As I've written before, antibiotics are too cheap. Drug companies simply can't get sufficient ROI on a product that is used once and costs a few hundred dollars. They would much rather develop drugs that patients take every day for the rest of their lives, or develop cancer medications that bring in $50-100K for a course of therapy.
Via David Shlaes, I see that Brad Spellberg and John Rex have looked into the question of how much a course of antibiotics could cost, and still return a net benefit to all parties. Their hypothetical drug is narrowly targeted toward carbapenem-resistant Acinetobacter baumanii (CRAB), a bug for which all current therapies are ineffective or highly toxic.
They find that at $10K for a course of therapy, an Acinetobacter-specific drug which reduced mortality from 20% to 10% would end up costing some $3000 per year of life saved. The comparable value for Avastin, a best-selling cancer drug, is $168,000. In other words, even a $10K antibiotic is actually pretty cheap.

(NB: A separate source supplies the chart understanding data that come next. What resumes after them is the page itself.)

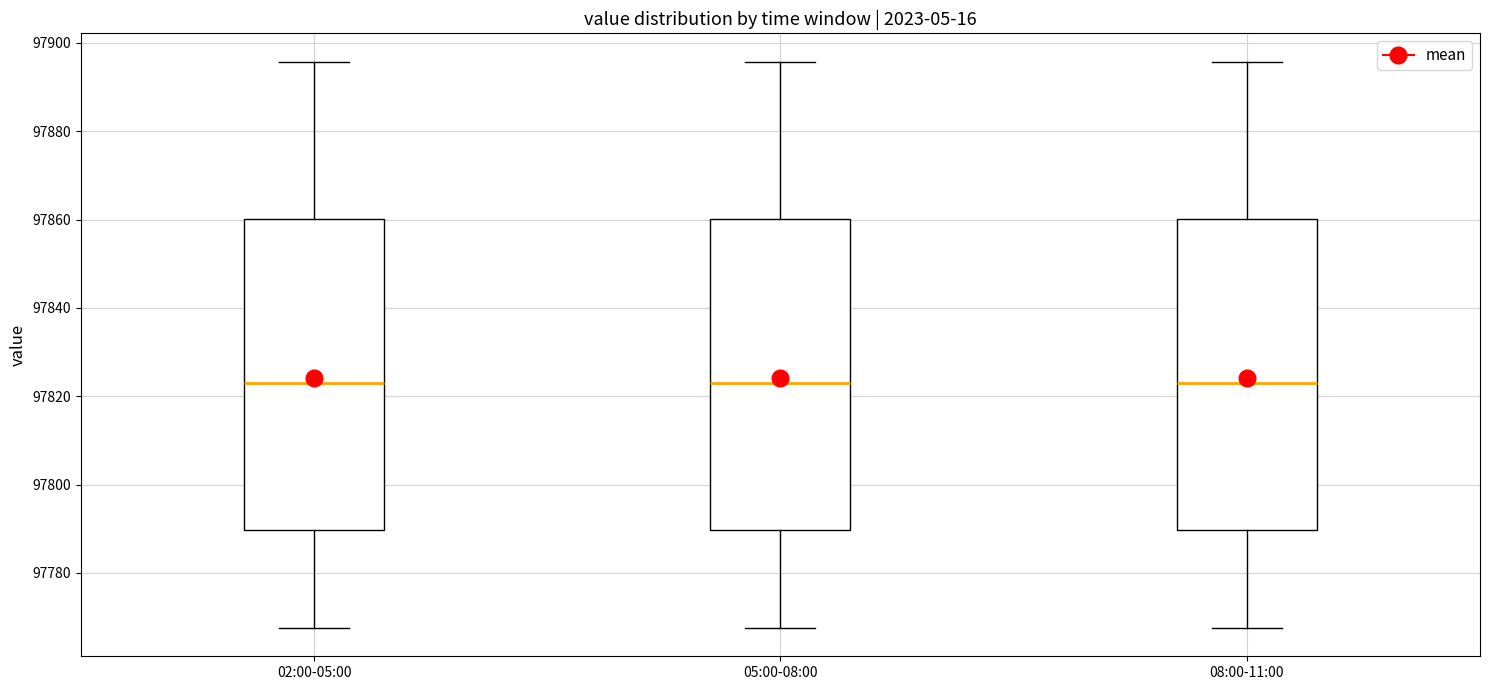

Where does the lower whisker of the box for 02:00-05:00 end on the y-axis? The values are not printed on the chart, so give them approximately, as read against the axis.

97768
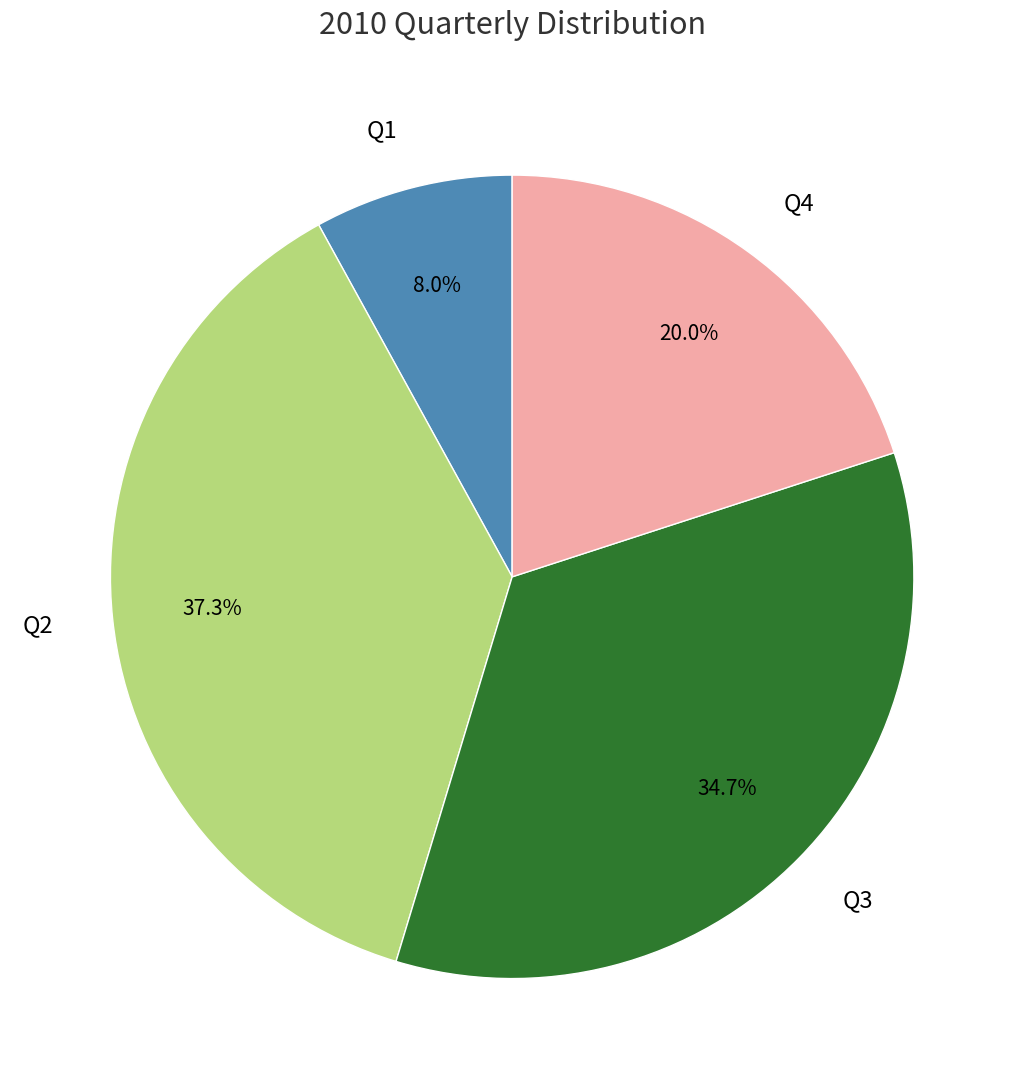

Approximately how many times larger is the value at Q2 compared to Q3?

1.1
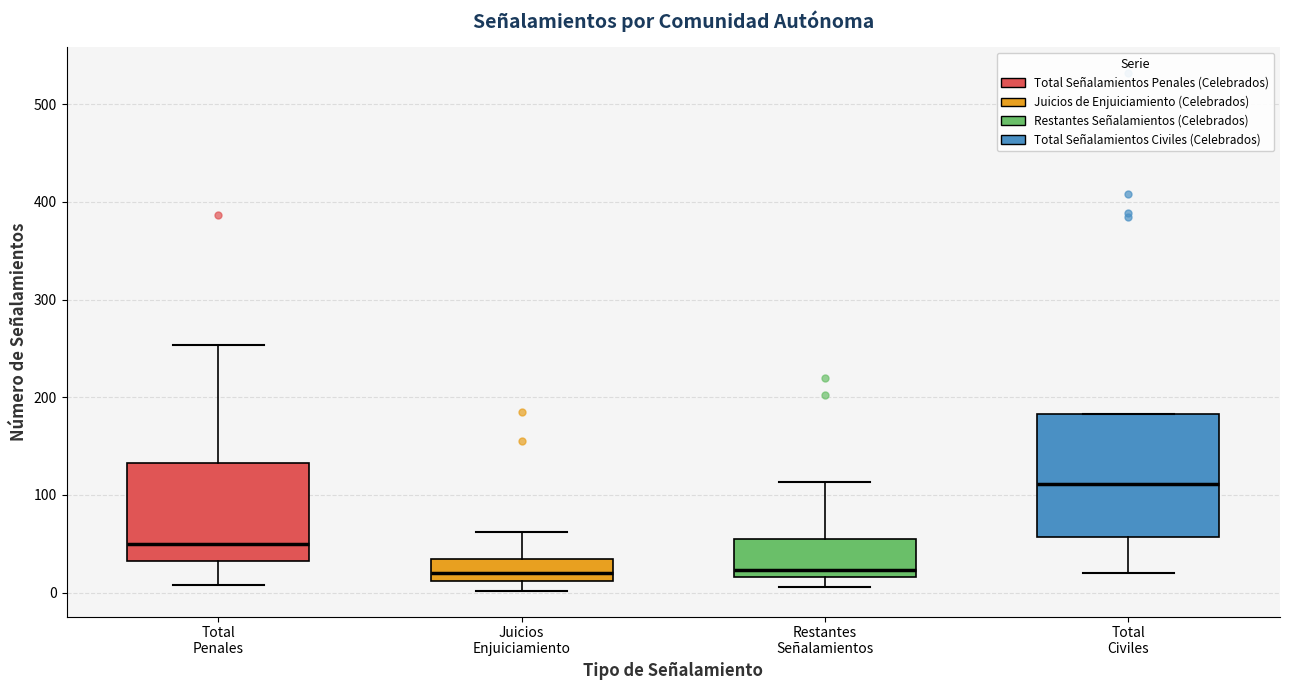

Reading left to right, transcribe this box plot: for each box, give where its median line is, the range the box spans, and where its two whiskers end, as read against the y-axis. The values are not printed on the chart, so give them approximately, as read against the axis.

Total Penales: median 50, box 30 to 130, whiskers 10 to 250
Juicios Enjuiciamiento: median 20, box 10 to 30, whiskers 0 to 60
Restantes Señalamientos: median 20 (just above the box's lower edge), box 20 to 60, whiskers 10 to 110
Total Civiles: median 110, box 60 to 180, whiskers 20 to 180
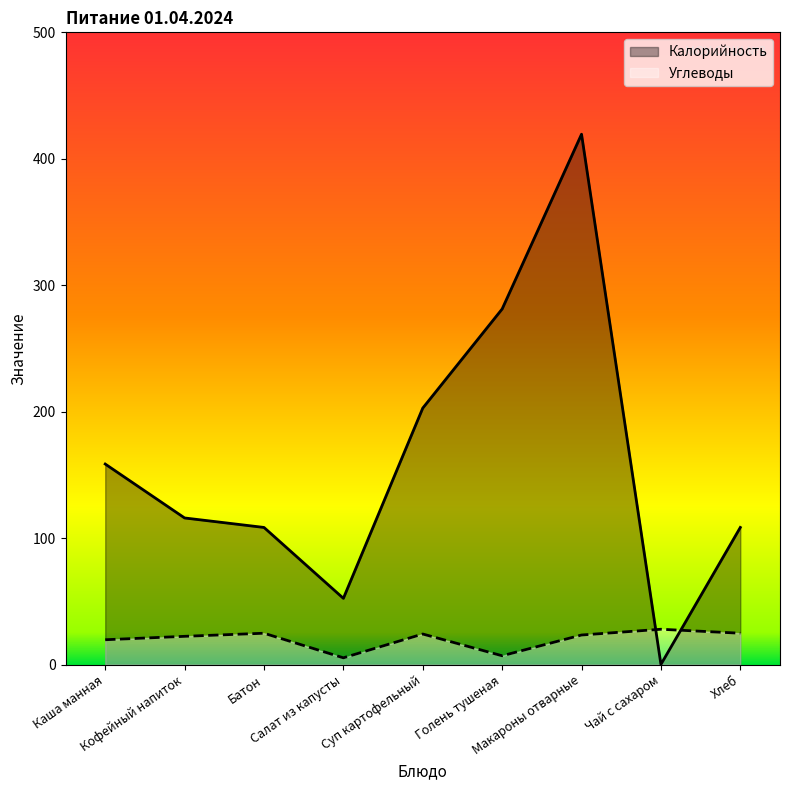

What is the maximum value for Калорийность?

419.4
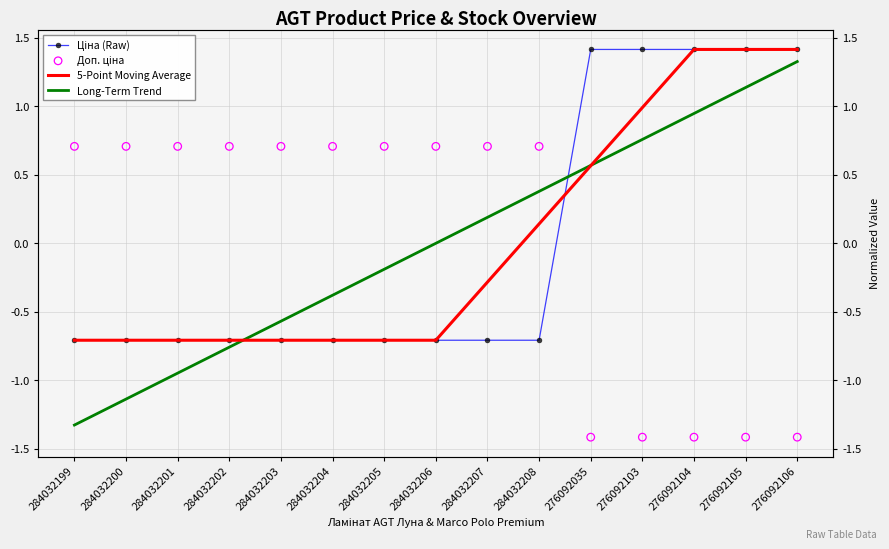

What is the total value across all series at 284032199?

-2.0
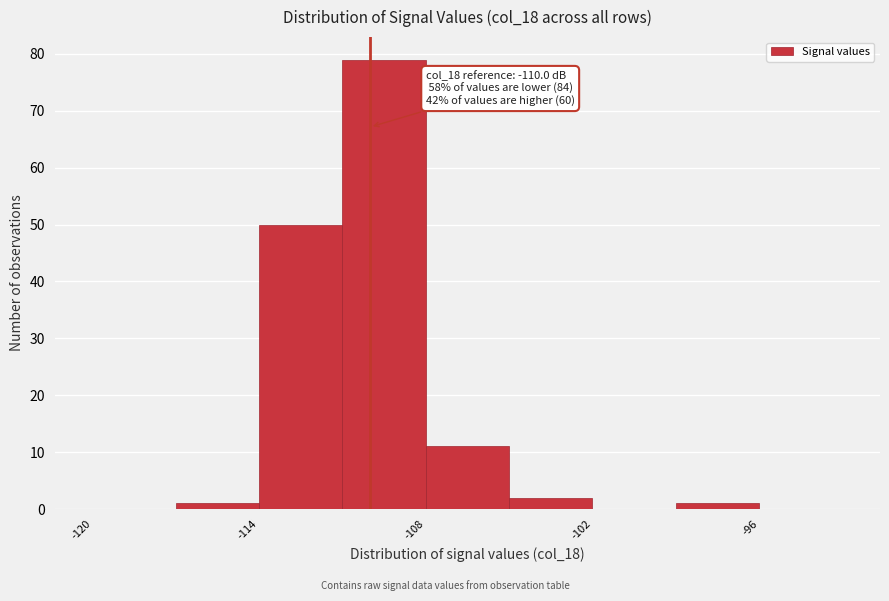

Around what value on the x-axis is the tallest bar? Give the approximate position of its centre, as read against the axis.

-109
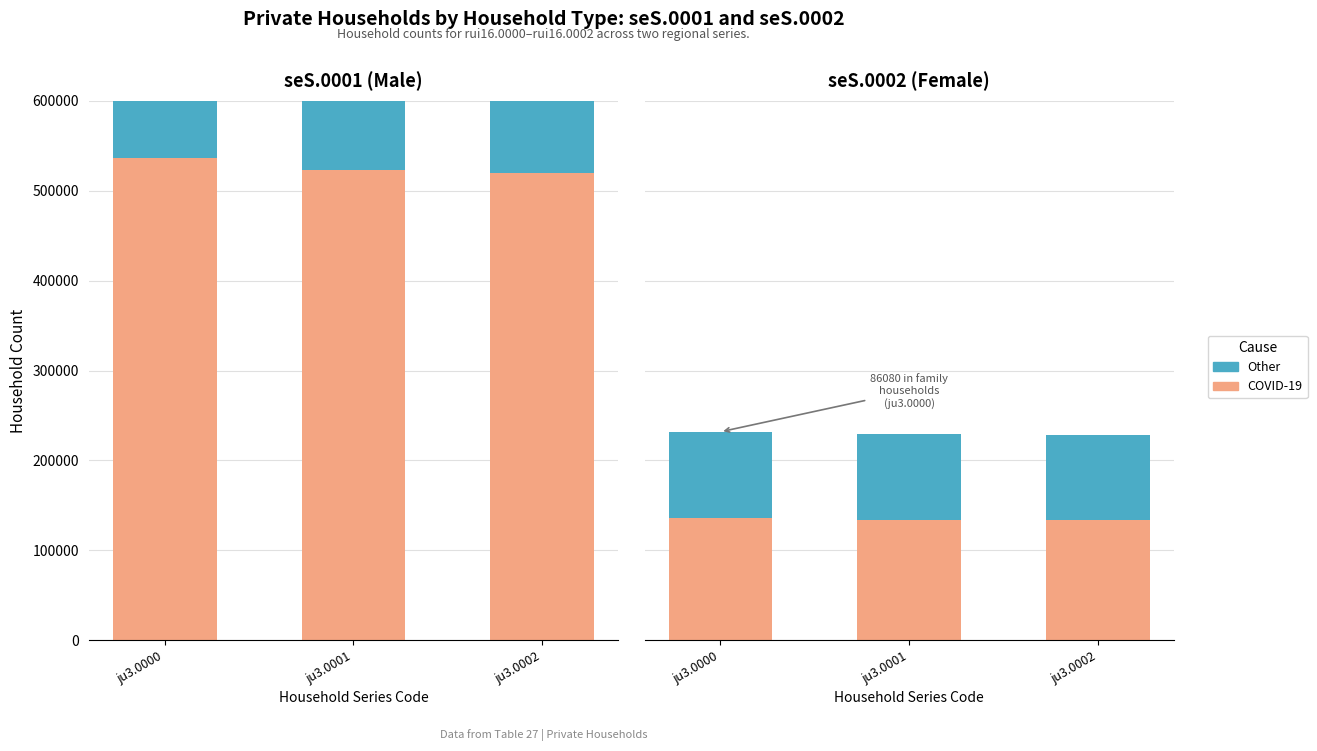

What is the total value across all series at ju3.0002?

228228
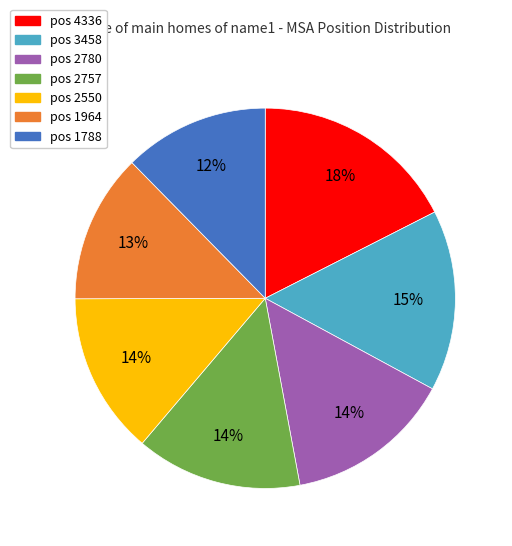

Is there any slice that represents more than half of the pie?

No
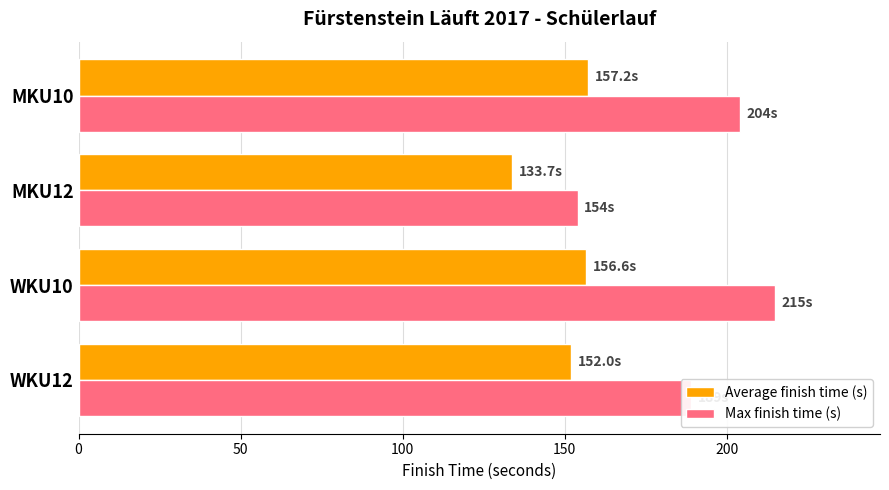

List the series in order of their peak value, highest first.

Max finish time (s), Average finish time (s)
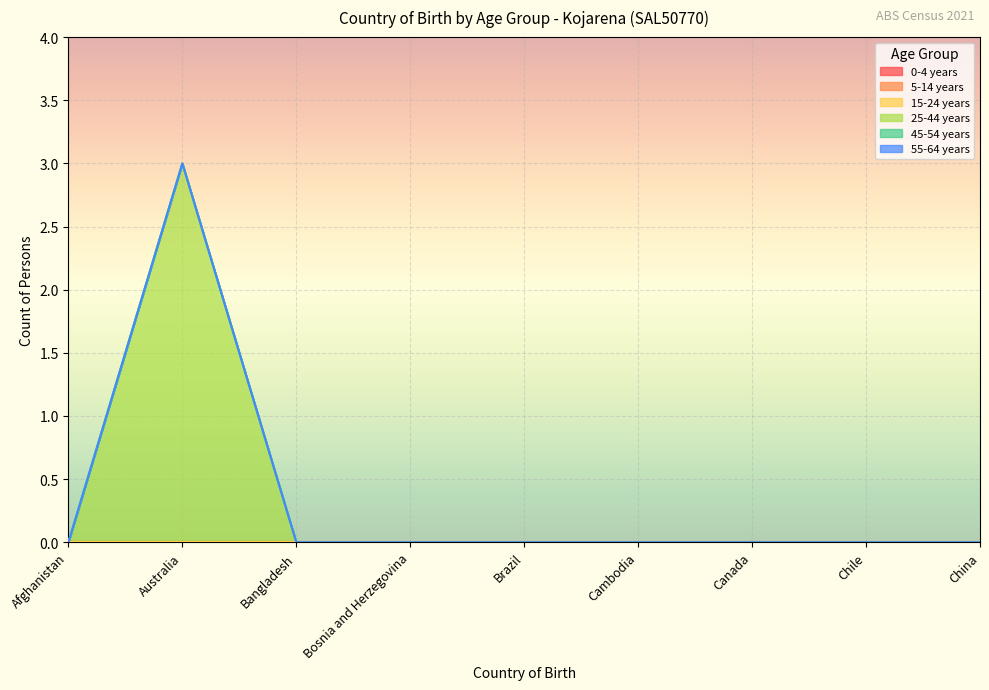

Reading right to left, transcribe all the data shown in this chart.

0-4 years: China=0	Chile=0	Canada=0	Cambodia=0	Brazil=0	Bosnia and Herzegovina=0	Bangladesh=0	Australia=0	Afghanistan=0
5-14 years: China=0	Chile=0	Canada=0	Cambodia=0	Brazil=0	Bosnia and Herzegovina=0	Bangladesh=0	Australia=0	Afghanistan=0
15-24 years: China=0	Chile=0	Canada=0	Cambodia=0	Brazil=0	Bosnia and Herzegovina=0	Bangladesh=0	Australia=0	Afghanistan=0
25-44 years: China=0	Chile=0	Canada=0	Cambodia=0	Brazil=0	Bosnia and Herzegovina=0	Bangladesh=0	Australia=3	Afghanistan=0
45-54 years: China=0	Chile=0	Canada=0	Cambodia=0	Brazil=0	Bosnia and Herzegovina=0	Bangladesh=0	Australia=0	Afghanistan=0
55-64 years: China=0	Chile=0	Canada=0	Cambodia=0	Brazil=0	Bosnia and Herzegovina=0	Bangladesh=0	Australia=0	Afghanistan=0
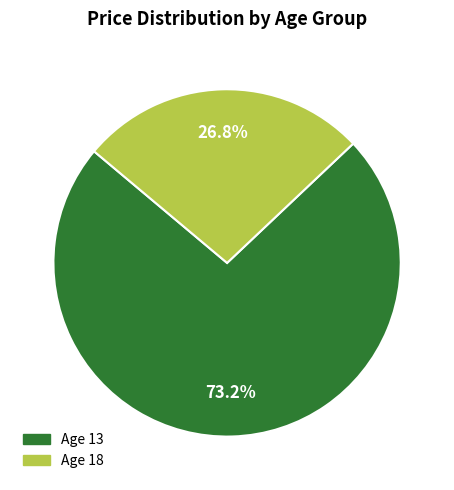

Does any single category account for the majority?

Yes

What Spellberg and Rex don't address is how that cheap/expensive antibiotic gets prescribed in the first place. Since the hypothetical drug is narrowly targeted, there first needs to be an identification that the infectious agent is indeed Acinetobacter, and that it is in fact carbapenem resistant. Standard hospital micro lab procedures can do this, but it typically takes 3 days to get a result. In that time the patient is being treated with ineffective antibiotics, and may well be past the point of recovery by the time the correct diagnosis is made.
The obvious answer - and I know Brad is an advocate of this - is to develop rapid diagnostics that would identify Acinetobacter and determine carbapenem resistance in a few hours from a patient sample or positive blood culture. The first part of this is very doable using nucleic acid technologies. Verigene has a research-use test that ID's Acinetobacter spp, and other platforms surely have the same capacity. However, carbapenemase genes come in lots of varieties and developing a gene sequence test for them that has high sensitivity is no trivial task. And it's necessary, because 25-50% of Acinetobacter infections are still susceptible to carbapenemase, and you don't want to use the new, expensive antibiotic unless it is known that other agents won't work.
But let's say it's doable - what then? To have an impact, the hospital micro lab will have to test every Gram-negative blood culture with this test. Acinetobacter infections are on the rise, but they are still only a few percent of bloodstream infections in the US. Let's say they are 4%. That means that the micro lab will have to run - and pay for - 25 tests to catch a single positive case. Current PCR tests for MRSA, which are much simpler than a prospective carbapenemase test, cost $50-100. A dedicated CRAB test would have to cost at least $200, when fully capitalized and staffed. So the micro lab will have to spend $5000 to make a single diagnosis that drives use of the new $10,000 antibiotic.
That's a lot, but it still makes good economic sense, from a societal standpoint, to spend that money and treat the infection effectively. But society (at least in the US) doesn't make the spending decision - individual actors, such as doctors and microbiology lab managers do, and their incentives do not always align with society's.
We found this out the hard way at MicroPhage. Our test allowed patients with methicillin-susceptible S aureus infections (about half of all S aureus infections) to be taken off empiric vancomycin, and be treated with more-effective and less-toxic beta-lactams. It cost $50, and a typical hospital would have to spend about $2000 in testing to get an actionable result. The savings in health care costs would be $10,000+, making the test very cost-effective.
It was an utter flop in the marketplace, with sales of about $50K in its first and only year on the market. The problem? The micro lab manager, who had to buy the test, paid all of the costs and saw none of the savings. That was pretty much a deal-breaker.
Absent significant structural reform, the hypothetical CRAB test would likely meet the same fate. And without the test, the antibiotic would have much less impact, and likely fail to generate a decent ROI.
None of this is meant as a criticism of Spellberg and Rex. But it points out another layer of structural barriers that we have unwittingly erected to the development of new antibiotics. Unfortunately, until all of these problems are solved, it's as if none of them are solved.